I am not yet sure about two things:


1. Checking uninitialized pages for PageVmemmap() when onlining. I
consider this very bad.

I wonder if it would be better to remember for each memory block the pfn
offset, which will be used when onlining/offlining.

I have some patches that convert online_pages() to
__online_memory_block(struct memory block *mem) - which fits perfect to
the current user. So taking the offset and processing only these pages
when onlining would be easy. To do the same for offline_pages(), we
first have to rework memtrace code. But when offlining, all memmaps have
already been initialized.


2. Setting the Vmemmap pages to the zone of the online type. This would
mean we would have unmovable data on pages marked to belong to the
movable zone. I would suggest to always set them to the NORMAL zone when
onlining - and inititalize the vmemmap of the vmemmap pages directly
during add_memory() instead.
Oscar Salvador Aug. 1, 2019, 8:39 a.m. UTC | #4
On Thu, Aug 01, 2019 at 10:17:23AM +0200, David Hildenbrand wrote:
> I am not yet sure about two things:
> 
> 
> 1. Checking uninitialized pages for PageVmemmap() when onlining. I
> consider this very bad.
> 
> I wonder if it would be better to remember for each memory block the pfn
> offset, which will be used when onlining/offlining.
> 
> I have some patches that convert online_pages() to
> __online_memory_block(struct memory block *mem) - which fits perfect to
> the current user. So taking the offset and processing only these pages
> when onlining would be easy. To do the same for offline_pages(), we
> first have to rework memtrace code. But when offlining, all memmaps have
> already been initialized.

This is true, I did not really like that either, but was one of the things
I came up.
I already have some ideas how to avoid checking the page, I will work on it.

> 2. Setting the Vmemmap pages to the zone of the online type. This would
> mean we would have unmovable data on pages marked to belong to the
> movable zone.
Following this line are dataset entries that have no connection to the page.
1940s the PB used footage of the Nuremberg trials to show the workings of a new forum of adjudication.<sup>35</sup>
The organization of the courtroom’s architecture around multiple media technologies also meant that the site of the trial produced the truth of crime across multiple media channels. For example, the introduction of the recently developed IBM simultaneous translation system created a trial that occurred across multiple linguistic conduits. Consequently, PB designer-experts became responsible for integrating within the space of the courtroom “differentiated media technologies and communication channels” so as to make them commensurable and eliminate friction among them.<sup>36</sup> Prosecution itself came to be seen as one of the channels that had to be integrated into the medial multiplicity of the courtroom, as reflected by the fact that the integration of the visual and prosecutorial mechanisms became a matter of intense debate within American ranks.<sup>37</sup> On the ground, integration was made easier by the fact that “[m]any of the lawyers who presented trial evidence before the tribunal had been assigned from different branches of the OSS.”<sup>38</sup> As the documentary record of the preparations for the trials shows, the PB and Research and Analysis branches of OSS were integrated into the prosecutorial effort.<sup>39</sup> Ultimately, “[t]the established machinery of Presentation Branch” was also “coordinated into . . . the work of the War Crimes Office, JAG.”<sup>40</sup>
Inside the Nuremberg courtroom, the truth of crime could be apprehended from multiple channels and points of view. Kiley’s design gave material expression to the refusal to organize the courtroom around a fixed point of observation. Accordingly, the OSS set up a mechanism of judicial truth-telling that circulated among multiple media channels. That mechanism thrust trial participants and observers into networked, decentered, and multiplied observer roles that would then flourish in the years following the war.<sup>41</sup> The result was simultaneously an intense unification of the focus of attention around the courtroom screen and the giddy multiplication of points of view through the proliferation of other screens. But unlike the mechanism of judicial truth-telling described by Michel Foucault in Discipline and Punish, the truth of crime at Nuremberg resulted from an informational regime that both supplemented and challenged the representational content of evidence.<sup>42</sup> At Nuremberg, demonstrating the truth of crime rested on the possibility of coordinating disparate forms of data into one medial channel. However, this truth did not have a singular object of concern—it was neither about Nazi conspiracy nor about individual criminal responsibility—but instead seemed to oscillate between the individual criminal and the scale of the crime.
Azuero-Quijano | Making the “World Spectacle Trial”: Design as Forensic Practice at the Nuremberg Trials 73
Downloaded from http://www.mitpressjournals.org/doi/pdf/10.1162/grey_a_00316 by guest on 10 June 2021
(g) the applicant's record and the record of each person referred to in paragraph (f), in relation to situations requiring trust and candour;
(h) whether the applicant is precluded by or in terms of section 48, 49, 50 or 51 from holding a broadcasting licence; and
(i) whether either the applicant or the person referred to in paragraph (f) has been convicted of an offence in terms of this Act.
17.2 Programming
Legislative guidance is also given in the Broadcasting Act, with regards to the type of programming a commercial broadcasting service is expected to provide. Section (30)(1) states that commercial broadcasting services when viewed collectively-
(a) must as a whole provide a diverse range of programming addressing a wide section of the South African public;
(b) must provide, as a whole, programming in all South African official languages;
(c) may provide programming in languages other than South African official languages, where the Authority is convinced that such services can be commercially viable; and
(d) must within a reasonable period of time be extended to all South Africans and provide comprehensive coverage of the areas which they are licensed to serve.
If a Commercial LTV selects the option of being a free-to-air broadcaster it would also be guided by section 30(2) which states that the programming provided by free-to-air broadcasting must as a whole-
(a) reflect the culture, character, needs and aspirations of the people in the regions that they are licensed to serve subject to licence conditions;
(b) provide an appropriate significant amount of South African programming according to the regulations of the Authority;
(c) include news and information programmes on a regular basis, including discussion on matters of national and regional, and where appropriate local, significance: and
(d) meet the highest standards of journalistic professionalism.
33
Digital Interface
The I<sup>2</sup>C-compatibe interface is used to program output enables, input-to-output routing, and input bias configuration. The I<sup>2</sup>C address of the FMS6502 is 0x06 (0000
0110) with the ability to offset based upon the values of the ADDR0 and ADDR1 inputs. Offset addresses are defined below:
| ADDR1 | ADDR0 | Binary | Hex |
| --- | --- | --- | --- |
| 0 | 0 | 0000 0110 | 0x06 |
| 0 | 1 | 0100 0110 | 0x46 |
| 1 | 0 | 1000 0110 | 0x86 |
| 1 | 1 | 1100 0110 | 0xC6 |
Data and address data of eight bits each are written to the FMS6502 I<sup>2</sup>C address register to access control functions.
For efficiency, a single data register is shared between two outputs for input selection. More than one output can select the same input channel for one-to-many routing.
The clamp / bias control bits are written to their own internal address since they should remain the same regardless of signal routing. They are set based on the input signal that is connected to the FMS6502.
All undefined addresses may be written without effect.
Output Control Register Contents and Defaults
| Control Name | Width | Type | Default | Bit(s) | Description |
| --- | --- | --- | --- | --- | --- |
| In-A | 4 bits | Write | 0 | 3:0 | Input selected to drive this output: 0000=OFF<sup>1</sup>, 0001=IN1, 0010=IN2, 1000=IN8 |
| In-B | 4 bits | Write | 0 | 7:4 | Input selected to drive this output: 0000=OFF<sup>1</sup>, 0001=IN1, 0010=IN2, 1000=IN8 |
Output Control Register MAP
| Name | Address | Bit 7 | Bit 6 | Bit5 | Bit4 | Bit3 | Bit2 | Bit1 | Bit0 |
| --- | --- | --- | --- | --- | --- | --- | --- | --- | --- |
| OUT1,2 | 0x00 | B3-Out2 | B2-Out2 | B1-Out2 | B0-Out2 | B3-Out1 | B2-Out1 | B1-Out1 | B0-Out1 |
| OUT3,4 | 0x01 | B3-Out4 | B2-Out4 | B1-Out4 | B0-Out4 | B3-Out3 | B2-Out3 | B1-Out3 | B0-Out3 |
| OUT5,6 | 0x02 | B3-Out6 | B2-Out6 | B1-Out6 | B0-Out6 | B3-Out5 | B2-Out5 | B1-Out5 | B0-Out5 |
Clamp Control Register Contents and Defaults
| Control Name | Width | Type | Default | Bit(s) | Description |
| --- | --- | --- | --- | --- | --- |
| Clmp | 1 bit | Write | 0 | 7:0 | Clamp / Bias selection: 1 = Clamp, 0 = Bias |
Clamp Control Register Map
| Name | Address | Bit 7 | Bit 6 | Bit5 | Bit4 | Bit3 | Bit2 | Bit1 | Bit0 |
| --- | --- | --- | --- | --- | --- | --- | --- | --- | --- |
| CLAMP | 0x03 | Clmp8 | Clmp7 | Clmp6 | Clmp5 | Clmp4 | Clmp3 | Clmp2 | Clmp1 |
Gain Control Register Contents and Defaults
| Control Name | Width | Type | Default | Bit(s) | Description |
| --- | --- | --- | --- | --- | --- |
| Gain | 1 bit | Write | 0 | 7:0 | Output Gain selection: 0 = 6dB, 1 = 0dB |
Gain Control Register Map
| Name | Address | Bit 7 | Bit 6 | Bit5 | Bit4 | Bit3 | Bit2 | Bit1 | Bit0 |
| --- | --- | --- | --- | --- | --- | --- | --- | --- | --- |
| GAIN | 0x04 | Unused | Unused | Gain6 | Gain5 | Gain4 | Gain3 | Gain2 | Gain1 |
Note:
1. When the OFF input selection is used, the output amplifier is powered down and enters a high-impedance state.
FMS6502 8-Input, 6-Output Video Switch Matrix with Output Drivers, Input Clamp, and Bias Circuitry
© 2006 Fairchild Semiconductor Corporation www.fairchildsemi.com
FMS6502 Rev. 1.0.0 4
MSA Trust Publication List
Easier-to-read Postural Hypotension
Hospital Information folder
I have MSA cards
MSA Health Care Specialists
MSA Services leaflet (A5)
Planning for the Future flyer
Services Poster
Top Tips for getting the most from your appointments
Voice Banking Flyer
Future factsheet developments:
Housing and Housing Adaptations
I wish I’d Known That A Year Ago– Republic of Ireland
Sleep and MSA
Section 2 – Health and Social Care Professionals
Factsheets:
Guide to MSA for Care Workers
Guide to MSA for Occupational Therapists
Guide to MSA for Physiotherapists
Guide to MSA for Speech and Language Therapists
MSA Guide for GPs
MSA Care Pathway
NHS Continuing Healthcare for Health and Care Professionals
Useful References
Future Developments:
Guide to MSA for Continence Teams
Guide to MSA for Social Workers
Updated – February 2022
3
I would suggest to always set them to the NORMAL zone when
> onlining - and inititalize the vmemmap of the vmemmap pages directly
> during add_memory() instead.

IMHO, having vmemmap pages in ZONE_MOVABLE do not matter that match.
They are not counted as managed_pages, and they are not show-stopper for
moving all the other data around (migrate), they are just skipped.
Conceptually, they are not pages we can deal with.

I thought they should lay wherever the range lays.
Having said that, I do not oppose to place them in ZONE_NORMAL, as they might
fit there better under the theory that ZONE_NORMAL have memory that might not be
movable/migratable.

As for initializing them in add_memory(), we cannot do that.
First problem is that we first need sparse_mem_map_populate to create
the mapping, and to take the pages from our altmap.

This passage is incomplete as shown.